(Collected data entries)
——
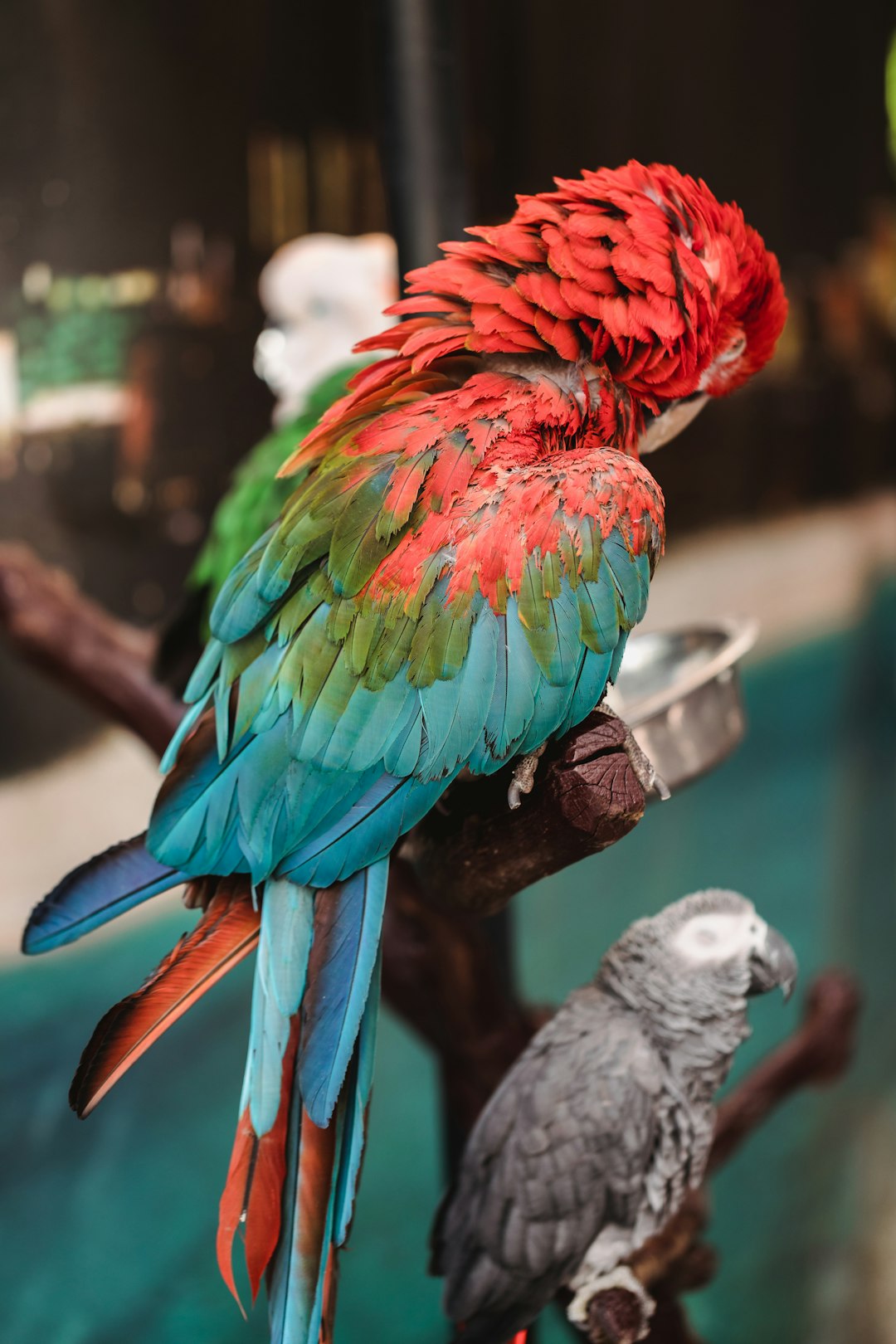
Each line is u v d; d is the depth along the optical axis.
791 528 2.82
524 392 0.80
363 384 0.83
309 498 0.79
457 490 0.76
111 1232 2.34
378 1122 2.49
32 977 2.24
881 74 2.77
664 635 1.33
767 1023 2.87
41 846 2.25
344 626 0.75
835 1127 2.95
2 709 2.20
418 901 1.37
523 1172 0.95
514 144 2.34
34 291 2.12
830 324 2.81
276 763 0.74
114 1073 0.68
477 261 0.85
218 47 2.16
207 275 2.20
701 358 0.87
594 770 0.77
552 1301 1.17
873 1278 2.91
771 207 2.68
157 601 2.22
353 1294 2.46
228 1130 2.42
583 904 2.68
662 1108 0.96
——
Include both ends. Return the line holding "309 498 0.79" and all lines after it in the records above, exactly as written.

309 498 0.79
457 490 0.76
111 1232 2.34
378 1122 2.49
32 977 2.24
881 74 2.77
664 635 1.33
767 1023 2.87
41 846 2.25
344 626 0.75
835 1127 2.95
2 709 2.20
418 901 1.37
523 1172 0.95
514 144 2.34
34 291 2.12
830 324 2.81
276 763 0.74
114 1073 0.68
477 261 0.85
218 47 2.16
207 275 2.20
701 358 0.87
594 770 0.77
552 1301 1.17
873 1278 2.91
771 207 2.68
157 601 2.22
353 1294 2.46
228 1130 2.42
583 904 2.68
662 1108 0.96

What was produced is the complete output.